By Carla Mozee, MarketWatch
LONDON (MarketWatch) -- European stocks were on the upswing
Monday, as Russia indicated it will work to ease tensions with
Ukraine.
The Stoxx Europe 600 climbed 1.2% to 328.91, cutting into last
week's 2.1% slide.
Gains overnight in Asia and on Wall Street on Friday set the
tone for European trade following reports that Russia was ending
military drills on Ukraine's border.
Mining and industrial stocks were higher in European trade
Monday, with iron ore producer Rio Tinto up nearly 2% and Germany's
Siemens gaining 1.7%.
Russia's conflict with Ukraine has been a source of pressure for
European equities recently, particularly as Western countries
issued trading restrictions against Russia as they worked to force
Russia to stop aiding pro-Russian separatists in Ukraine.
Russia's MICEX index climbed 1.9%. Shares of Sberbank claimed a
4.2% increase, VTB Bank rose 3.6% and Gazprom picked up 1.4%. Index
producer MSCI late Friday said it will keep Sberbank and VTB in its
MSCI Russia Index until further notice after consulting with the
investment community.
Indexes
Germany's DAX 30 index bounced up 1.8% following last week's
drop of 2.2%. Investors have been concerned about the impact of
Russian sanctions on the German economy. The DAX last week fell
into correction mode, losing 10% of its value after reaching an
all-time high in June.
J.P. Morgan Cazenove said Monday the DAX is "now the cheapest
market in Europe," at 11.9 times price-to-earnings, and is a
"beneficiary of a falling euro and of a pickup in Chinese and U.S.
activity".
In Paris, the CAC 40 was up 1% and in London, the U.K. FTSE 100
was pushed higher by 0.8%.
Russian growth
Russian President Vladimir Putin last week hit back with its own
sanctions, banning imports of food and other items, on Western
countries that restricted its products.
While there have been violent reactions in the markets on
geopolitical worries and signs of weakening growth in the euro
zone, "[w]e do not see the ingredients for a broad sell-off in
global financial markets," said Carmine Grigoli, chief investment
strategist at Mizuho Securities, in a note Monday.

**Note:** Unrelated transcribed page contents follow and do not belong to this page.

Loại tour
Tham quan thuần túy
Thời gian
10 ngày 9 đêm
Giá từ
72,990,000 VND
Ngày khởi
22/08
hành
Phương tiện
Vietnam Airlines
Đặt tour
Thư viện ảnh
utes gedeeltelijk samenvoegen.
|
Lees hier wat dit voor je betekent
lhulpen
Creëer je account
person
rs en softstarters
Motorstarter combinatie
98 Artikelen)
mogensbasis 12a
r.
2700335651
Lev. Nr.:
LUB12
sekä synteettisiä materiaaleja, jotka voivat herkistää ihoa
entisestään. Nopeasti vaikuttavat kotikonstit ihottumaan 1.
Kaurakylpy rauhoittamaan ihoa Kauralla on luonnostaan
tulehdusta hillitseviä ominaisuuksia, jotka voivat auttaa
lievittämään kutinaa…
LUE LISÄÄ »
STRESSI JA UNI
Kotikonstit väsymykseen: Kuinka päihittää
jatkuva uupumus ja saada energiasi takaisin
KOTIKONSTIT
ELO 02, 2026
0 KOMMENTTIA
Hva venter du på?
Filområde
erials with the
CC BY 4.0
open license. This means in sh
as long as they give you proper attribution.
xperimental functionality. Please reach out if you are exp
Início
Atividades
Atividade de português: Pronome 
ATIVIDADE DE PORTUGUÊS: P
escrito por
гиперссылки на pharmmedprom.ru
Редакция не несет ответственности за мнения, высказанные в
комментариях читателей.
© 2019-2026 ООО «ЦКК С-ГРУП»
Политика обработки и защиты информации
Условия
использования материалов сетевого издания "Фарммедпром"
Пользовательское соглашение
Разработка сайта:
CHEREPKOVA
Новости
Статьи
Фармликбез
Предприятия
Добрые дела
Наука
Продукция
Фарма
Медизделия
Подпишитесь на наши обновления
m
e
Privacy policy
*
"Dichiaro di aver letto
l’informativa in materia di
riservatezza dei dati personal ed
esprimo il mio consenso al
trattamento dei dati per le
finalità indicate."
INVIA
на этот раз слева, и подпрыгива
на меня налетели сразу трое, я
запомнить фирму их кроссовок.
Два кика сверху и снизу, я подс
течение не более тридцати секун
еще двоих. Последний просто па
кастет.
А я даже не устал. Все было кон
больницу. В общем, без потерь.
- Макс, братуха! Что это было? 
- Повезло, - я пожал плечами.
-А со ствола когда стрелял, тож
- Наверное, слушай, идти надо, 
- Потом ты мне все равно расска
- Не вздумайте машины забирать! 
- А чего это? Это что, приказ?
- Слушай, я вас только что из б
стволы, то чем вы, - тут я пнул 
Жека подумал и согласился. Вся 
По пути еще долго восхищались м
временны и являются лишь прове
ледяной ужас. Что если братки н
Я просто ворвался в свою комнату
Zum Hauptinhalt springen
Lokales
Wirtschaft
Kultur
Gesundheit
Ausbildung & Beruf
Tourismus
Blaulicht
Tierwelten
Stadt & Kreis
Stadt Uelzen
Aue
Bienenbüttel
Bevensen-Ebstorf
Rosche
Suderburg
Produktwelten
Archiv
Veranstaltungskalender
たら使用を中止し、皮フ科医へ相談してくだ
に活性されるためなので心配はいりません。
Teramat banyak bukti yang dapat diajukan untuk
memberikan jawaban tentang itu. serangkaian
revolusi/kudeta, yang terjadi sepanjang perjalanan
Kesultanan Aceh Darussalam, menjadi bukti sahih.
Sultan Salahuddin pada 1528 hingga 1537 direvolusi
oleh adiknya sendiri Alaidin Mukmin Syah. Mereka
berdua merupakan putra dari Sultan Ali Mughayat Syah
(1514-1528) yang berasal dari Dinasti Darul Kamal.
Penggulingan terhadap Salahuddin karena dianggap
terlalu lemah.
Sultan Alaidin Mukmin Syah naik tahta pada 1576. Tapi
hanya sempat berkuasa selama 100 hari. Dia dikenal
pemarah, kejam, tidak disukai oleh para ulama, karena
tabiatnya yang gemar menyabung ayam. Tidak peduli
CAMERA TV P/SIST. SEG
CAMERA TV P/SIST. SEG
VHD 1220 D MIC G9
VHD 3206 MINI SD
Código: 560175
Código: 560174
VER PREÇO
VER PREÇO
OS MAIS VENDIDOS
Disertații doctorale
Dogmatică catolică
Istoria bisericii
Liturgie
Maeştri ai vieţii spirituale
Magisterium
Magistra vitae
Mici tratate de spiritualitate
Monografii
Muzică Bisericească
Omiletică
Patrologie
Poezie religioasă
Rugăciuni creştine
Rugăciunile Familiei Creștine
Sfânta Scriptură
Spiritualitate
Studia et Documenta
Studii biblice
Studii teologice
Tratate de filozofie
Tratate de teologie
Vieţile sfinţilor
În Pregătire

"For now, the Russian economy will bear the brunt of escalating
tensions with the West, as the combination of broadening sanctions
and capital flight is expected to push the economy into recession,"
he said. "U.S. trade with Russia is miniscule, so the repercussions
from the sanctions should be negligible. Eurozone economic growth
could be dampened by sanctions."
Russian economic growth slowed to 0.8% in the second quarter
versus first-quarter growth of 0.9%.